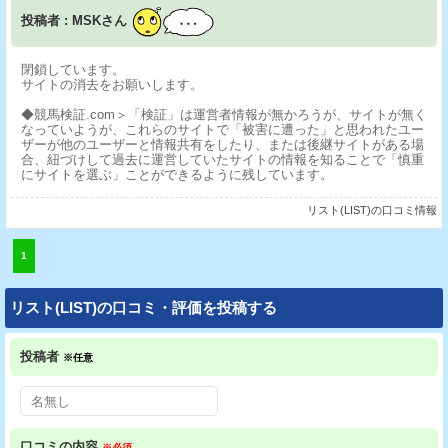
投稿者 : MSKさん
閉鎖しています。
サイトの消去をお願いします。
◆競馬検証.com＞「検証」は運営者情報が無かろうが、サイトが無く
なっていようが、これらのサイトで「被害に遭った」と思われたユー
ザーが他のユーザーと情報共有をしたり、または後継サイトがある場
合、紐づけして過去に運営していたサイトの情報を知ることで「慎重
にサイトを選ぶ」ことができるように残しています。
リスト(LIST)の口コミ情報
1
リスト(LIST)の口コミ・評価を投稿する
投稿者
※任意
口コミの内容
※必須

- - - - -

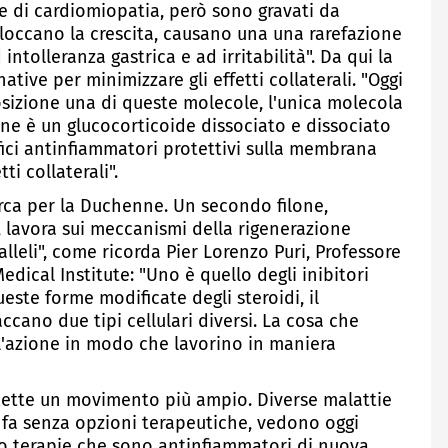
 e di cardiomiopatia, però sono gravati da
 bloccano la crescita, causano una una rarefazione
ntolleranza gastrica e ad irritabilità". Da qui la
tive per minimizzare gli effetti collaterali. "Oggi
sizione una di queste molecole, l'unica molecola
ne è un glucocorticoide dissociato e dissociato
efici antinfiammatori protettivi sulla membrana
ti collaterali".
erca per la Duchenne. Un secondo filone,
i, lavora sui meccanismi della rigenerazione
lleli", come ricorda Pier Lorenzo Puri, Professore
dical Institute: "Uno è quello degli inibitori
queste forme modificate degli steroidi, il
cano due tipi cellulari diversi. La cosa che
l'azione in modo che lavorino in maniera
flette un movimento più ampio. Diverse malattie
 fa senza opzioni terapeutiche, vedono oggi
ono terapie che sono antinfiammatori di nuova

- - - - -

# [Problem to work on]
Your answer should consist of copies of the lines above that include the string "antinfiammatori".

# [Result for this task]
efici antinfiammatori protettivi sulla membrana
ono terapie che sono antinfiammatori di nuova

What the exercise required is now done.